Ainsi, la présentation des résultats dans cette partie permet de dessiner les contours et de préciser plusieurs contenus d’un écodispositif d’intégration de l’EAV à la formation pratique du futur personnel enseignant du préscolaire et du primaire. Outre le fait que ces résultats sont en cohérence avec la volonté d’atteindre les objectifs de développement durable des Nations unies et qu’ils s’inscrivent dans l’appel d’Evans et al. (2017) pour offrir au futur personnel enseignant des opportunités de développer leurs savoir-agir en EAV par l’intermédiaire de personnes formatrices en FIE, ces résultats rejoignent la volonté de favoriser le développement d’une citoyenneté dirigée vers la viabilité de l’environnement global (ACDE, 2022).

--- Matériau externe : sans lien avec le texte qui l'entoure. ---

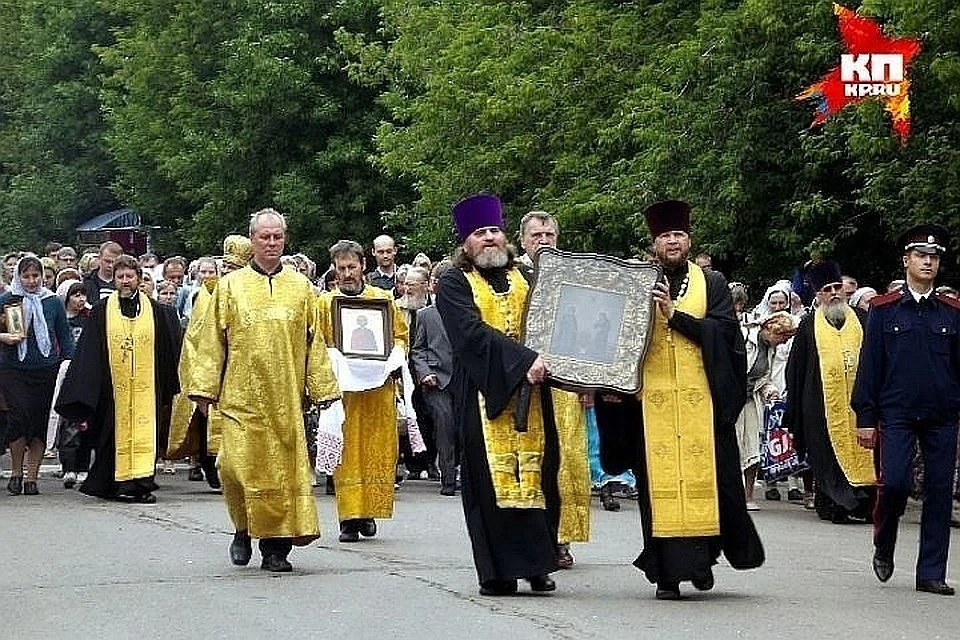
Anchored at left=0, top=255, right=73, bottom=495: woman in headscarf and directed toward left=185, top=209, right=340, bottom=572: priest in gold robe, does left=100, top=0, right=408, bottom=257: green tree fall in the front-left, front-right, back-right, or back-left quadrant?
back-left

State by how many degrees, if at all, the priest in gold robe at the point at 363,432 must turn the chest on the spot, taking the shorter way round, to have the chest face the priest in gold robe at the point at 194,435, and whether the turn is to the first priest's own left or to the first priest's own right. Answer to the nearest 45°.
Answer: approximately 135° to the first priest's own right

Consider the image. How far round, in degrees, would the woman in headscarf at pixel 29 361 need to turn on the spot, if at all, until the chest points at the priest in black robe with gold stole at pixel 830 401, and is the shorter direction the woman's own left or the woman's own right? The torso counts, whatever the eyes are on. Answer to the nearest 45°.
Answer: approximately 45° to the woman's own left

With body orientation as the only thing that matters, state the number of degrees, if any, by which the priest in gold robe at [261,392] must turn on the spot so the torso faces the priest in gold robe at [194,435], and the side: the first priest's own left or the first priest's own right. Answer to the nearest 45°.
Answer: approximately 180°

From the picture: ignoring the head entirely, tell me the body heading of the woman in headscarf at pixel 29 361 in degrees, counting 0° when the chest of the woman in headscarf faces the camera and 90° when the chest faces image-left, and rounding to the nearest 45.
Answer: approximately 0°
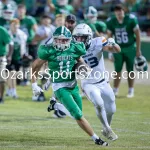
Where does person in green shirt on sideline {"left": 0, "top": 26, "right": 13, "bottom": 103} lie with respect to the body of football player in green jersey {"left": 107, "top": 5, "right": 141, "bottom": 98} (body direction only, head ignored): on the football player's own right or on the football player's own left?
on the football player's own right

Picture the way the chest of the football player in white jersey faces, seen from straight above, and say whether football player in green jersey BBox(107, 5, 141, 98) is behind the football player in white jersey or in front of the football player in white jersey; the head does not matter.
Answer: behind

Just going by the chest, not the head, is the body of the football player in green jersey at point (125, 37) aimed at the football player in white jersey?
yes

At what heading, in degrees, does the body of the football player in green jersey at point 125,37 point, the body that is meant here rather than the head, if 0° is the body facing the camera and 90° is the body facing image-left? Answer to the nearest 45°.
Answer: approximately 0°

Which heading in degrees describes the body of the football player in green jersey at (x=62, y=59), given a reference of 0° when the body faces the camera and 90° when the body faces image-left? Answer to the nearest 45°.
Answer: approximately 0°
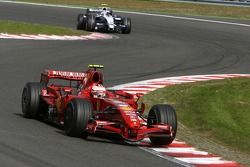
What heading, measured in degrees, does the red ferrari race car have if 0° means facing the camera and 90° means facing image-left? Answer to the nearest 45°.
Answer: approximately 315°

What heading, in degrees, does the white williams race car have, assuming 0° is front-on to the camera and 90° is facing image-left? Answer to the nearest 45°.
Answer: approximately 315°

Conclusion et prospectives

L’analyse des données a permis de déboucher sur une proposition d’écodispositif d’intégration de l’EAV à la formation pratique du futur personnel enseignant de la FIE à l’éducation préscolaire et à l’enseignement primaire, en précisant notamment cinq constituantes et ce qu’elles peuvent contenir. Bien que cette étude ne puisse prétendre à l’exhaustivité ni à la généralisation de ses résultats, elle pourrait, selon certaines adaptations, s’étendre à d’autres contextes. Par ailleurs, elle ouvre la voie à diverses prospectives. En effet, la complexité et l’urgence des enjeux socio-environnementaux soulèvent la nécessité de poser le développement d’une écocitoyenneté permettant d’y faire face, en tant qu’objectif central de notre système éducatif. De plus, nous estimons que les résultats de cette recherche peuvent s’inscrire dans plusieurs aspects du Référentiel de compétences professionnelles à l’enseignement renouvelé (Gouvernement du Québec, 2020), dont la huitième compétence consistant à « soutenir le plaisir d’apprendre : Entretenir chez ses élèves le plaisir d’apprendre, le sens de la découverte et la curiosité en réunissant les conditions nécessaires à l’épanouissement de chacune et de chacun » (p. 64), car l’intégration des approches favorables à l’EAV proposées dans cette étude semble porteuse pour favoriser le développement du plaisir d’apprendre chez les élèves, notamment la pédagogie par la nature (Sheldrake, Amos et Reiss, 2023). Des études empiriques relatives à cette compétence et à cette approche en contexte de supervision de stage sont à déployer et à documenter afin de soutenir la formation d’un personnel enseignant apte à relever les défis complexes actuels et futurs, résilient face aux changements et pouvant exercer son agentivité pour l’avènement d’un monde écologiquement et humainement viable.